### Stored data
========

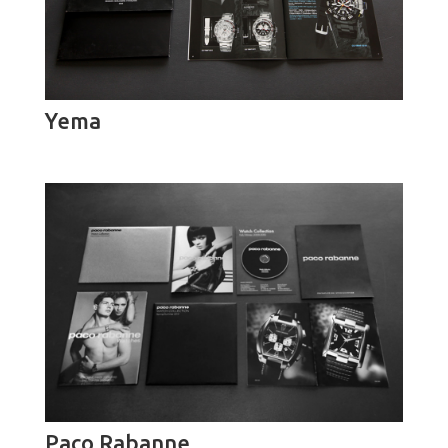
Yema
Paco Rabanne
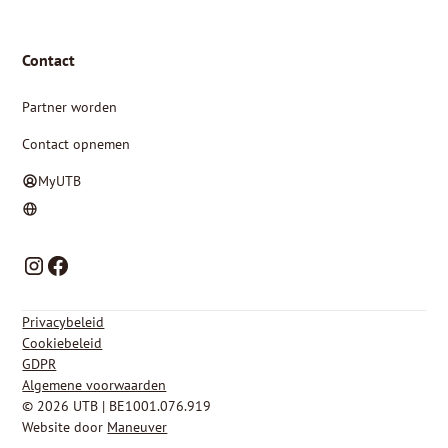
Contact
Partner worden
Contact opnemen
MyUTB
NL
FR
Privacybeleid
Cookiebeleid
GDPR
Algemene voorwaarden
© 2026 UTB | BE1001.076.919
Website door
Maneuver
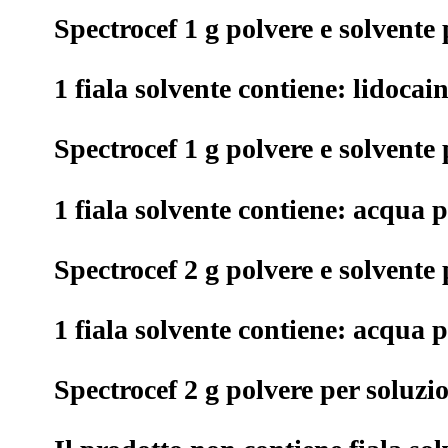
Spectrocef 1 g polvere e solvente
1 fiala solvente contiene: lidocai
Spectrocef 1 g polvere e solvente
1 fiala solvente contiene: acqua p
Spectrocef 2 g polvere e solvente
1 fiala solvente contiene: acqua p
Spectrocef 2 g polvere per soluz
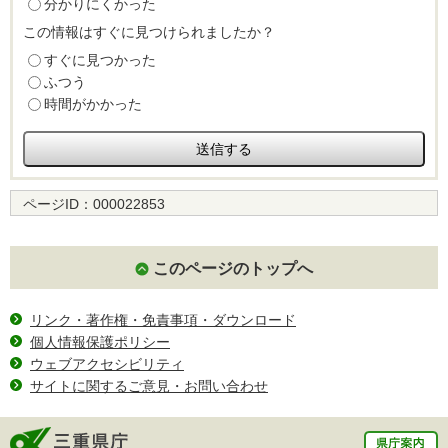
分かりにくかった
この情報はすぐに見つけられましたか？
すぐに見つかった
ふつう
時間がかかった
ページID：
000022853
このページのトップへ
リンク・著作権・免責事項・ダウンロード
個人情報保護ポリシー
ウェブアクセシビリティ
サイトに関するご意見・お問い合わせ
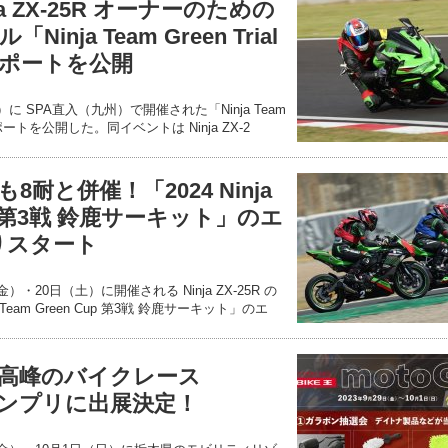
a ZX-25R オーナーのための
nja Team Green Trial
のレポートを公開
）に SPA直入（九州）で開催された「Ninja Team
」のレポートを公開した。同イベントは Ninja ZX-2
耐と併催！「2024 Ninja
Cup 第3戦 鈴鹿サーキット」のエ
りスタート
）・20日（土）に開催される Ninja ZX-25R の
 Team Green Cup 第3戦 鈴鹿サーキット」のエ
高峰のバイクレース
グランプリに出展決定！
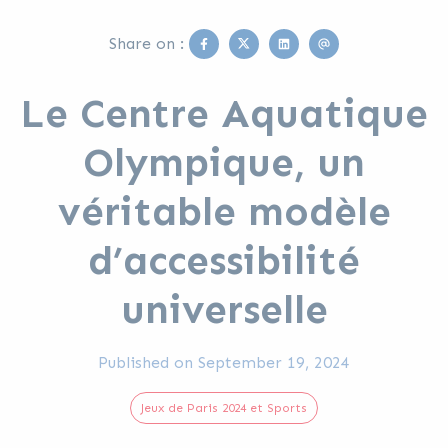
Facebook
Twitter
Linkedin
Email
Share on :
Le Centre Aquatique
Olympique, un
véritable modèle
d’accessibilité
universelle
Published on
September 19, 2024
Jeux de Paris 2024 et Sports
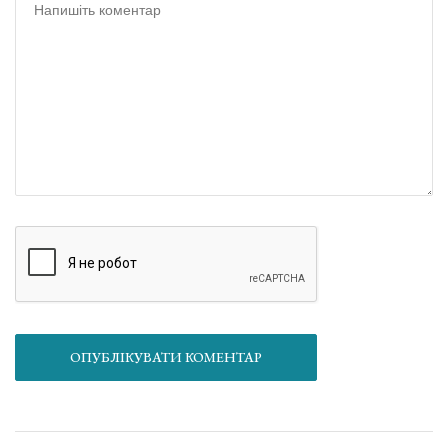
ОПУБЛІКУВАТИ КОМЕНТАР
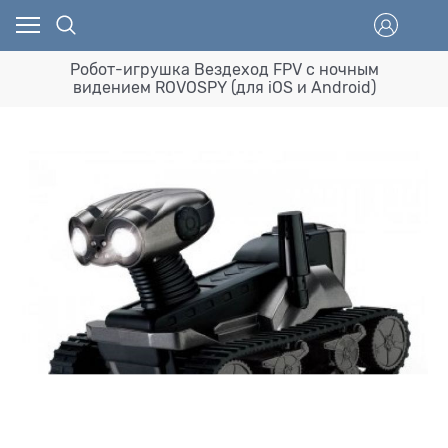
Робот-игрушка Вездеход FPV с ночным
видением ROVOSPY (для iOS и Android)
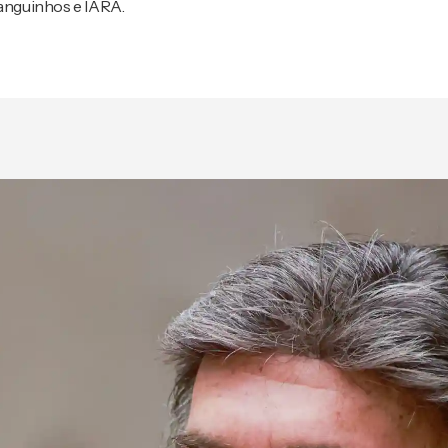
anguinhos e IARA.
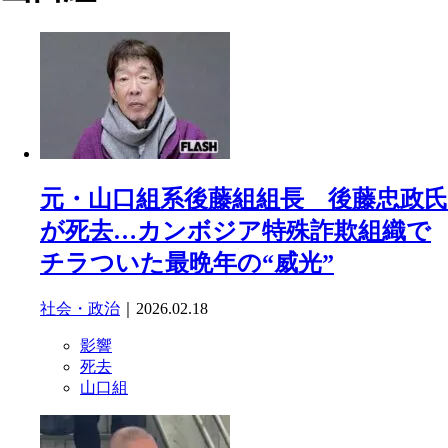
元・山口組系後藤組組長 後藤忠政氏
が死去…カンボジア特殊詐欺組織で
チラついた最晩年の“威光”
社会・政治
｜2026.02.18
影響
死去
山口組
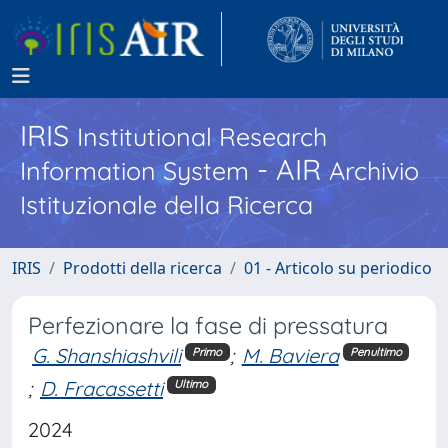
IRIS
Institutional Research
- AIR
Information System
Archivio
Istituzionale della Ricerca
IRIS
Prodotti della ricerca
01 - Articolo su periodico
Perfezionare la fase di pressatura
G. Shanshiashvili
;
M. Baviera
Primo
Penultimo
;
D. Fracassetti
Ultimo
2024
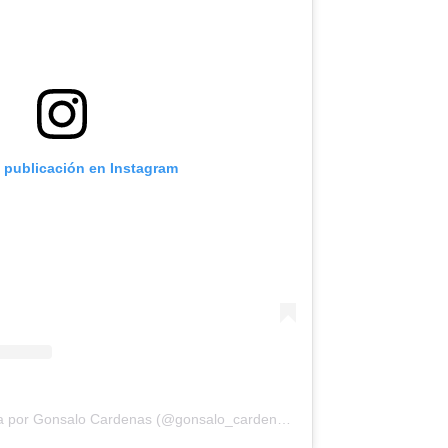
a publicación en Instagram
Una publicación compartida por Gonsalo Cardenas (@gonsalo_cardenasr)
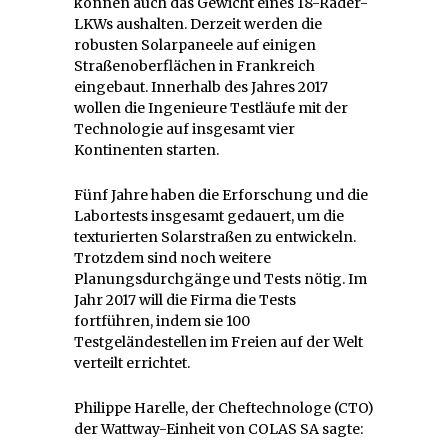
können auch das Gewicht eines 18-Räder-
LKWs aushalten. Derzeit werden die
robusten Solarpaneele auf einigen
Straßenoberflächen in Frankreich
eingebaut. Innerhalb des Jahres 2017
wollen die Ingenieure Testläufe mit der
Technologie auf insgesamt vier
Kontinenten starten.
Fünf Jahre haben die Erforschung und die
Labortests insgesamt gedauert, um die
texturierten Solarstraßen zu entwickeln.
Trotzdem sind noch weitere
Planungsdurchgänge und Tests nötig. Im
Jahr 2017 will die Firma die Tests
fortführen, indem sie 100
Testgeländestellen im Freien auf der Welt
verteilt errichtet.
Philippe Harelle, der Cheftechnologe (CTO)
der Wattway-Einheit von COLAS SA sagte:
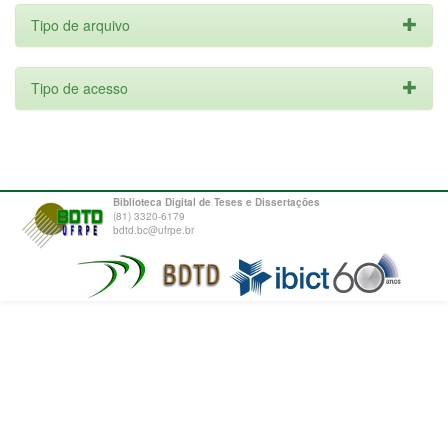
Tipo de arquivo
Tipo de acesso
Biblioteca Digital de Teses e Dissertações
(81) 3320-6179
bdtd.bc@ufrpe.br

========

### Work instructions
Reproduce the text of every entry above verbatim, omitting the pictures.

### Written solution
Yema
Paco Rabanne
Contact
Partner worden
Contact opnemen
MyUTB
NL
FR
Privacybeleid
Cookiebeleid
GDPR
Algemene voorwaarden
© 2026 UTB | BE1001.076.919
Website door
Maneuver
Spectrocef 1 g polvere e solvente
1 fiala solvente contiene: lidocai
Spectrocef 1 g polvere e solvente
1 fiala solvente contiene: acqua p
Spectrocef 2 g polvere e solvente
1 fiala solvente contiene: acqua p
Spectrocef 2 g polvere per soluz
分かりにくかった
この情報はすぐに見つけられましたか？
すぐに見つかった
ふつう
時間がかかった
ページID：
000022853
このページのトップへ
リンク・著作権・免責事項・ダウンロード
個人情報保護ポリシー
ウェブアクセシビリティ
サイトに関するご意見・お問い合わせ
a ZX-25R オーナーのための
nja Team Green Trial
のレポートを公開
）に SPA直入（九州）で開催された「Ninja Team
」のレポートを公開した。同イベントは Ninja ZX-2
耐と併催！「2024 Ninja
Cup 第3戦 鈴鹿サーキット」のエ
りスタート
）・20日（土）に開催される Ninja ZX-25R の
 Team Green Cup 第3戦 鈴鹿サーキット」のエ
高峰のバイクレース
グランプリに出展決定！
Facebook
Twitter
Linkedin
Email
Share on :
Le Centre Aquatique
Olympique, un
véritable modèle
d’accessibilité
universelle
Published on
September 19, 2024
Jeux de Paris 2024 et Sports
ОПУБЛІКУВАТИ КОМЕНТАР
Робот-игрушка Вездеход FPV с ночным
видением ROVOSPY (для iOS и Android)
anguinhos e IARA.
元・山口組系後藤組組長 後藤忠政氏
が死去…カンボジア特殊詐欺組織で
チラついた最晩年の“威光”
社会・政治
｜2026.02.18
影響
死去
山口組
IRIS
Institutional Research
- AIR
Information System
Archivio
Istituzionale della Ricerca
IRIS
Prodotti della ricerca
01 - Articolo su periodico
Perfezionare la fase di pressatura
G. Shanshiashvili
;
M. Baviera
Primo
Penultimo
;
D. Fracassetti
Ultimo
2024
a publicación en Instagram
Una publicación compartida por Gonsalo Cardenas (@gonsalo_cardenasr)
können auch das Gewicht eines 18-Räder-
LKWs aushalten. Derzeit werden die
robusten Solarpaneele auf einigen
Straßenoberflächen in Frankreich
eingebaut. Innerhalb des Jahres 2017
wollen die Ingenieure Testläufe mit der
Technologie auf insgesamt vier
Kontinenten starten.
Fünf Jahre haben die Erforschung und die
Labortests insgesamt gedauert, um die
texturierten Solarstraßen zu entwickeln.
Trotzdem sind noch weitere
Planungsdurchgänge und Tests nötig. Im
Jahr 2017 will die Firma die Tests
fortführen, indem sie 100
Testgeländestellen im Freien auf der Welt
verteilt errichtet.
Philippe Harelle, der Cheftechnologe (CTO)
der Wattway-Einheit von COLAS SA sagte:
Tipo de arquivo
Tipo de acesso
Biblioteca Digital de Teses e Dissertações
(81) 3320-6179
bdtd.bc@ufrpe.br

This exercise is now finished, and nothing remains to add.